**Required action**
Only one stretch of the records below should be repeated. It starts with the line containing "is a photomicrograph" and goes on through the line containing "tonsil reveals moderate", exactly as written.
--- Supplied data ---
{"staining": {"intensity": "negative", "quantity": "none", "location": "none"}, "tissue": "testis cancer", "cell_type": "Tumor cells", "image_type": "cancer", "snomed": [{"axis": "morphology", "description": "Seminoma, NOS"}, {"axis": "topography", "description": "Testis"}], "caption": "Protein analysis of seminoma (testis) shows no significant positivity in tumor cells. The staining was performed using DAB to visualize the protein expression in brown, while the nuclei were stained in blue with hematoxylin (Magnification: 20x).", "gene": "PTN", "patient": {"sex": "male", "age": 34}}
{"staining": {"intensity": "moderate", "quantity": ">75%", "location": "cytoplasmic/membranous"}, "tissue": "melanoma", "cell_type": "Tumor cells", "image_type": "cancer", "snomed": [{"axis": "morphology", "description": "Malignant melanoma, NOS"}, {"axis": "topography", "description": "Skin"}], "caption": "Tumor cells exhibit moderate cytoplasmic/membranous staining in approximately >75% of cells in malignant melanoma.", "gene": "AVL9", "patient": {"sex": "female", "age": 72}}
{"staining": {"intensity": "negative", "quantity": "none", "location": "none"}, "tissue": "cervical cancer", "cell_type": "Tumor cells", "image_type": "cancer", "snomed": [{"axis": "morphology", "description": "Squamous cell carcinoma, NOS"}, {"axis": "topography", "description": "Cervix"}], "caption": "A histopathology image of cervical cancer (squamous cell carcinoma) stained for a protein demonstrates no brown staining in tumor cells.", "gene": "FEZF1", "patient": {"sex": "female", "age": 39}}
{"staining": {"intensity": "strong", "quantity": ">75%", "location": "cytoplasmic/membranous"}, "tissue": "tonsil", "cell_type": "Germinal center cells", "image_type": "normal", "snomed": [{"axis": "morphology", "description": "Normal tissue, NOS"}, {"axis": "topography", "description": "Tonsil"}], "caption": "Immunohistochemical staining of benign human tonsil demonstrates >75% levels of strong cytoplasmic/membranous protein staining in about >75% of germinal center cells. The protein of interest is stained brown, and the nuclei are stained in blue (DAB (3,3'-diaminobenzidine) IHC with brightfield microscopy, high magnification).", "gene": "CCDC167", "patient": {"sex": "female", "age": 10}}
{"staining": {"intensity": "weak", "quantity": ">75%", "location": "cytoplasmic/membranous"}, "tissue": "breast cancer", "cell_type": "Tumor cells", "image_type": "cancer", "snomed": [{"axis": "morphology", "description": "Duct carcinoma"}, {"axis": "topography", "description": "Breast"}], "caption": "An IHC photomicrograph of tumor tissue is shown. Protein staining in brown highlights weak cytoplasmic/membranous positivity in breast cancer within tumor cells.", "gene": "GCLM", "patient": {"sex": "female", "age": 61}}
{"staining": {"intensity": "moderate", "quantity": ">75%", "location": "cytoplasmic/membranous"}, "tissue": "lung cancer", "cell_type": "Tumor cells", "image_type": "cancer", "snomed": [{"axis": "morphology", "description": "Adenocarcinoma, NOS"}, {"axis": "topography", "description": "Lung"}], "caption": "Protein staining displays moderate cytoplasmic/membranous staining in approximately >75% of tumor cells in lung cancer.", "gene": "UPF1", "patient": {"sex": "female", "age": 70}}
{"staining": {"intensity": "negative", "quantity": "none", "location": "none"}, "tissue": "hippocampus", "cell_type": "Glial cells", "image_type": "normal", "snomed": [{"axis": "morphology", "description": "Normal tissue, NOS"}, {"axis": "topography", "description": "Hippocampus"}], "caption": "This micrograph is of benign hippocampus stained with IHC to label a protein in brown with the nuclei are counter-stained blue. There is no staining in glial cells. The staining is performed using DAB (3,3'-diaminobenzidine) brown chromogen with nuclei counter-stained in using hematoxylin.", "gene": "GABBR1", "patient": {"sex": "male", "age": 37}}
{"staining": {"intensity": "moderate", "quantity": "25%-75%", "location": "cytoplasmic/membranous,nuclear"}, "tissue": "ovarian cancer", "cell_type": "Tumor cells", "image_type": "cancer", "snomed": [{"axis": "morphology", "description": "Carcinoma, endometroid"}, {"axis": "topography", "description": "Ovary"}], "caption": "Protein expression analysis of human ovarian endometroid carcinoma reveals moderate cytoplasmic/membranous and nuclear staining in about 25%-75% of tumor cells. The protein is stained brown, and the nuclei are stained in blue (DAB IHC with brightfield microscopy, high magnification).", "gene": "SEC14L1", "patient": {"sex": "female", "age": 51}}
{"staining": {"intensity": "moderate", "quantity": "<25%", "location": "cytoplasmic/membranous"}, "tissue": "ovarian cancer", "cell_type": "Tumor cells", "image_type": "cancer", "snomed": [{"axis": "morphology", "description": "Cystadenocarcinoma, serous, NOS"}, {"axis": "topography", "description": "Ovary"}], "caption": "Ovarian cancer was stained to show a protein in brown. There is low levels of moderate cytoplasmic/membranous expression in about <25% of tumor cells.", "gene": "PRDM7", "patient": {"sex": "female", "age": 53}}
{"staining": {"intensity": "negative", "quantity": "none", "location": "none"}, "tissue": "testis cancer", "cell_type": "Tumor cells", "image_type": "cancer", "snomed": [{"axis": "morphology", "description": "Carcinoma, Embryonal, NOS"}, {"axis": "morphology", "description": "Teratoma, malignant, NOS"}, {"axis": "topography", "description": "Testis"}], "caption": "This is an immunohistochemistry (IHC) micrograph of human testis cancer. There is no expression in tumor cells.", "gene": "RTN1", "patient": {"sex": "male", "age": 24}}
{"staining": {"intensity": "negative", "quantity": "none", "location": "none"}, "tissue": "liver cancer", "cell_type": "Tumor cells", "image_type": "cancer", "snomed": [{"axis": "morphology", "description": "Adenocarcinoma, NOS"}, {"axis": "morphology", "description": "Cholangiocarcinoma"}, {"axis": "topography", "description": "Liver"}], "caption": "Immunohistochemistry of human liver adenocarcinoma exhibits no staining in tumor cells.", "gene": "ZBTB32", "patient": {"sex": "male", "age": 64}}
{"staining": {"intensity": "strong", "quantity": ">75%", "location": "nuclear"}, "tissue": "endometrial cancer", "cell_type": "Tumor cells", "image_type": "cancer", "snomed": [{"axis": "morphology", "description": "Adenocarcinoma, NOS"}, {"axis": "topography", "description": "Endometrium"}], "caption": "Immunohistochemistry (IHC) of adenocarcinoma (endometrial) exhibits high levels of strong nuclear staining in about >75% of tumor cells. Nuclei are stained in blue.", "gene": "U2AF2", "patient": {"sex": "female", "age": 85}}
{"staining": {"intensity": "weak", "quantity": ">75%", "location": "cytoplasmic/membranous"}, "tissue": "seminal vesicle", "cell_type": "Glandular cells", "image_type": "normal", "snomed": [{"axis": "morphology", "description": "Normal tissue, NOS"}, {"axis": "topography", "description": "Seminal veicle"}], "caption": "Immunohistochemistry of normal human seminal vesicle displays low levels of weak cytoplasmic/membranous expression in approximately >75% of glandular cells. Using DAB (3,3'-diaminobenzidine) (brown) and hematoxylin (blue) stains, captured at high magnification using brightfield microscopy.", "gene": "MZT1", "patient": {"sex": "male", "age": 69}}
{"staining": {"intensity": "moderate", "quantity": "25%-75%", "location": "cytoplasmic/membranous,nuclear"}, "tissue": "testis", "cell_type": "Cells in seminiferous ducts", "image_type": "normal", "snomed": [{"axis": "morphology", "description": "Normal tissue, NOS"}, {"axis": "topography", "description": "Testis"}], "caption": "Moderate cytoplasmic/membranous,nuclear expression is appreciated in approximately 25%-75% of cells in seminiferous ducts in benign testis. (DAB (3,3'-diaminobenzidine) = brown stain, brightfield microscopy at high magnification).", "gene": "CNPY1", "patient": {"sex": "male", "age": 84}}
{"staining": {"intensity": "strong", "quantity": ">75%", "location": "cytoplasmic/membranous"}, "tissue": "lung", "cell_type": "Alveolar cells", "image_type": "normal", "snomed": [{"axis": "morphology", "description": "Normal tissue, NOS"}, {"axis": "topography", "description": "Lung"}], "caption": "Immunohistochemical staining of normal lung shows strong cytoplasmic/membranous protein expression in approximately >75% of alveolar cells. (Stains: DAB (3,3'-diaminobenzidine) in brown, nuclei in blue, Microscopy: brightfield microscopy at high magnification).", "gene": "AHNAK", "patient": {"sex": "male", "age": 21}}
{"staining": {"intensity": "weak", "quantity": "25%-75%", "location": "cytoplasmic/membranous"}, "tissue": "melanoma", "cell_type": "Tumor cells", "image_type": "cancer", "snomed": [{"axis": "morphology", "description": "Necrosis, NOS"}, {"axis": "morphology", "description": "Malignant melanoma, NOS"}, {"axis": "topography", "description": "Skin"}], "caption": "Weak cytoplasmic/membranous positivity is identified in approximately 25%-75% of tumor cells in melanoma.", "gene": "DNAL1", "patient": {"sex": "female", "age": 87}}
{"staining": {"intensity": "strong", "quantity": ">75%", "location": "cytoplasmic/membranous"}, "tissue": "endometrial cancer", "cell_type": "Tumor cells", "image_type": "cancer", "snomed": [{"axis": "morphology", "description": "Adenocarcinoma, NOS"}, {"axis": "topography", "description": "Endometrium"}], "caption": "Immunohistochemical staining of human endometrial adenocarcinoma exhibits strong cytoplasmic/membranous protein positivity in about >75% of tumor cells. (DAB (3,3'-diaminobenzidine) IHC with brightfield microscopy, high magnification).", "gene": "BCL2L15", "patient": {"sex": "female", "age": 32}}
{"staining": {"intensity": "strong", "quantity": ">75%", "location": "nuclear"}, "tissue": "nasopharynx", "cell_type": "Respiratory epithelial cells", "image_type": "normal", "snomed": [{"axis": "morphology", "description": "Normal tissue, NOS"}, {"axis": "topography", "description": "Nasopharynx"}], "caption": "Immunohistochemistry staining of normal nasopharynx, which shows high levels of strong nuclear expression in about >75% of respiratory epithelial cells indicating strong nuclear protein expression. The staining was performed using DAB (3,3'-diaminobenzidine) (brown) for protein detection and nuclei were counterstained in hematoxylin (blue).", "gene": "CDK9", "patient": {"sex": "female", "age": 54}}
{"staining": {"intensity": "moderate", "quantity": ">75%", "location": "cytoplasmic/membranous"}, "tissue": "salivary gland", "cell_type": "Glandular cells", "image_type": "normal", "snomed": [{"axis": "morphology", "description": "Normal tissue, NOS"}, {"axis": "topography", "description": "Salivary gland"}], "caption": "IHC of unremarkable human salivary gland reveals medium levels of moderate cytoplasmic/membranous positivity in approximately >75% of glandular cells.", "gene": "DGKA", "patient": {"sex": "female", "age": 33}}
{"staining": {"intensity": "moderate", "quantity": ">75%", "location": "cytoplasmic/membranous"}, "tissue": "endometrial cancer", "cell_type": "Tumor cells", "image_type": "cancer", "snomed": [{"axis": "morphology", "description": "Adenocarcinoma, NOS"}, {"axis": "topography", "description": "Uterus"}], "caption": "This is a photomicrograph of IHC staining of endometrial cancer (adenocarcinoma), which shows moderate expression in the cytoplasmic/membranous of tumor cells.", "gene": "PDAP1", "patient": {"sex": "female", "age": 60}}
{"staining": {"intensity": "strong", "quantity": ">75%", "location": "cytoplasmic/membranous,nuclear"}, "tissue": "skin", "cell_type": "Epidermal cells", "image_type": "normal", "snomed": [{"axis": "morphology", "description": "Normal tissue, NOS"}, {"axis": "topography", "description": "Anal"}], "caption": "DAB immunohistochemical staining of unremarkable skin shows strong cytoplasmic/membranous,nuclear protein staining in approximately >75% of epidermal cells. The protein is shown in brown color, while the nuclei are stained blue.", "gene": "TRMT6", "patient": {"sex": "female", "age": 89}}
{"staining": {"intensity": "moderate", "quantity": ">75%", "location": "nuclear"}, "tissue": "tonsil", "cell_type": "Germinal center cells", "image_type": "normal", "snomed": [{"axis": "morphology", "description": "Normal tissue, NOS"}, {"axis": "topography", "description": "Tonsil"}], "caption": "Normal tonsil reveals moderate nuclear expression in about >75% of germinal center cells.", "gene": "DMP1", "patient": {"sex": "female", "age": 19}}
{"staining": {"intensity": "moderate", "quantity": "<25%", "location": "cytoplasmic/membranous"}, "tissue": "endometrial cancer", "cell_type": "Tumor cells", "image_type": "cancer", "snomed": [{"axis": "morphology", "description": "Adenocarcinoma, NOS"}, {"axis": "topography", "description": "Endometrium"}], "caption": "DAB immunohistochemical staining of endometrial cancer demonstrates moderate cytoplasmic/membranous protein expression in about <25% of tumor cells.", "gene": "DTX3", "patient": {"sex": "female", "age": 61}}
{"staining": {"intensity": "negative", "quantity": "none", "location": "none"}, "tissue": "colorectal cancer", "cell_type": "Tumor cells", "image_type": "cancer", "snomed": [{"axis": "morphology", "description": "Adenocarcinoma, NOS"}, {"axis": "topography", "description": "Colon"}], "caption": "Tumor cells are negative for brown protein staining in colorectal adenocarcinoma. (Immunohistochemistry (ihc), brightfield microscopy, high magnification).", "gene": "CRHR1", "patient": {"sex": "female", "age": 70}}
---
**Task solution**
{"staining": {"intensity": "moderate", "quantity": ">75%", "location": "cytoplasmic/membranous"}, "tissue": "endometrial cancer", "cell_type": "Tumor cells", "image_type": "cancer", "snomed": [{"axis": "morphology", "description": "Adenocarcinoma, NOS"}, {"axis": "topography", "description": "Uterus"}], "caption": "This is a photomicrograph of IHC staining of endometrial cancer (adenocarcinoma), which shows moderate expression in the cytoplasmic/membranous of tumor cells.", "gene": "PDAP1", "patient": {"sex": "female", "age": 60}}
{"staining": {"intensity": "strong", "quantity": ">75%", "location": "cytoplasmic/membranous,nuclear"}, "tissue": "skin", "cell_type": "Epidermal cells", "image_type": "normal", "snomed": [{"axis": "morphology", "description": "Normal tissue, NOS"}, {"axis": "topography", "description": "Anal"}], "caption": "DAB immunohistochemical staining of unremarkable skin shows strong cytoplasmic/membranous,nuclear protein staining in approximately >75% of epidermal cells. The protein is shown in brown color, while the nuclei are stained blue.", "gene": "TRMT6", "patient": {"sex": "female", "age": 89}}
{"staining": {"intensity": "moderate", "quantity": ">75%", "location": "nuclear"}, "tissue": "tonsil", "cell_type": "Germinal center cells", "image_type": "normal", "snomed": [{"axis": "morphology", "description": "Normal tissue, NOS"}, {"axis": "topography", "description": "Tonsil"}], "caption": "Normal tonsil reveals moderate nuclear expression in about >75% of germinal center cells.", "gene": "DMP1", "patient": {"sex": "female", "age": 19}}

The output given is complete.